The two attributed this evolving attitude to factors that range from a generational shift, with young people coming of age at a point in time when our institutions are failing to address issues such as affordability and climate – “Both of which of are of course tied to transportation,” Goodyear said – to the aftereffects of the pandemic, when the expansion of in-street dining and open-street concepts awakened more people to the potential of spaces that had long been the sole domain of cars.

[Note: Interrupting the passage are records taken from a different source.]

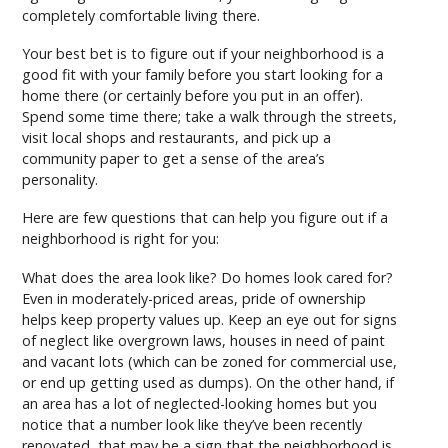
completely comfortable living there.
Your best bet is to figure out if your neighborhood is a
good fit with your family before you start looking for a
home there (or certainly before you put in an offer).
Spend some time there; take a walk through the streets,
visit local shops and restaurants, and pick up a
community paper to get a sense of the area’s
personality.
Here are few questions that can help you figure out if a
neighborhood is right for you:
What does the area look like? Do homes look cared for?
Even in moderately-priced areas, pride of ownership
helps keep property values up. Keep an eye out for signs
of neglect like overgrown laws, houses in need of paint
and vacant lots (which can be zoned for commercial use,
or end up getting used as dumps). On the other hand, if
an area has a lot of neglected-looking homes but you
notice that a number look like they’ve been recently
renovated, that may be a sign that the neighborhood is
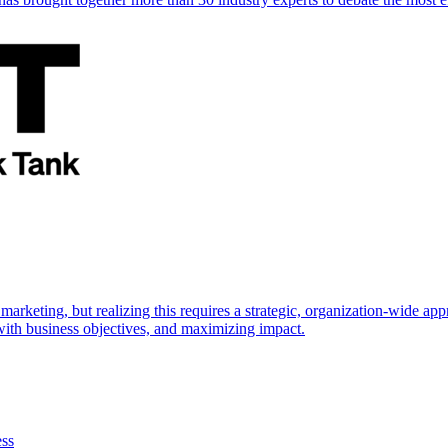
marketing, but realizing this requires a strategic, organization-wide 
s with business objectives, and maximizing impact.
ess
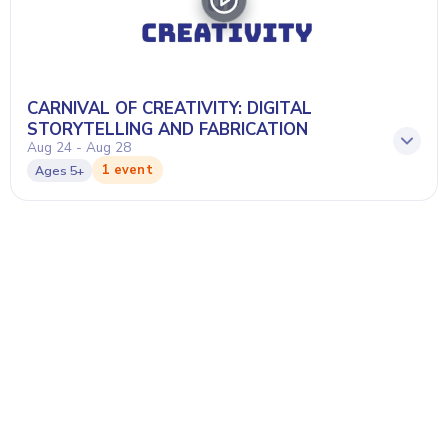
CARNIVAL OF CREATIVITY: DIGITAL
STORYTELLING AND FABRICATION
Aug 24 - Aug 28
1 event
Ages
5+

“Those of us doing this work and covering these issues, we had spent so many years saying, ‘Things are better [without cars],’ but we were pointing to international examples a lot of the time. And then the pandemic happens, and one of the first things people talk about is how the air is cleaner,” said Gordon, who went on to note the impact the decreased traffic had on even the noise pollution in New York City, where he and Goodyear both reside. “And Sarah and I live far enough away from each other … that there’s a river of traffic between us. But that river was calmed, and I could hear church bells from her neighborhood. And everybody noticed that.”
Additionally, Gordon said, the two observed business owners who used to throw fits at the idea of bike lanes being installed, worried that the loss of a single parking spot in front of their shop might put them out of business, begin to pivot from that way of thinking. “And it was like, ‘Please, take as much parking as you can and put in outside dining,’” he said. “And I think it became a real turning point where tactical urbanism, street fairs, and urban streets became tools of resilience. And cities began to say, ‘Hey, wait a minute, we could snap our fingers and rewrite some regulations and use these things as tools.’”
Not all cities, of course. While Columbus has recently taken gradual steps toward expanding public transportation with the adoption of LinkUS, commuters here are unquestionably reliant on cars, as is the case in cities such as Atlanta, Los Angeles, and Houston – all places Gordon and Goodyear have taken their show in recent years.
“Sometimes we’ll get dismissed as two urban elites living in a brownstone in Brooklyn, where it is possible to live entirely car free,” Gordon said. “And so, seeing more of what people are up against, it does help. … It helps us strengthen our arguments. And then it also shows what’s possible. Houston is obviously, as Sarah said, not just the belly of the beast but the entire skeletal structure and organs, but they also have a light rail system that is very good and reliable, and they’re pedestrianizing their main street through downtown. And we’re seeing examples of that in every city.”
“And I think it’s been important to take the message from San Diego to Houston, or from Houston to Columbus, and let them know there are people who are not in Portland and not in Brooklyn and not in Seattle doing this work just like you are,” Goodyear said. “And those are the people we’re hoping and aiming and trying constantly to connect.”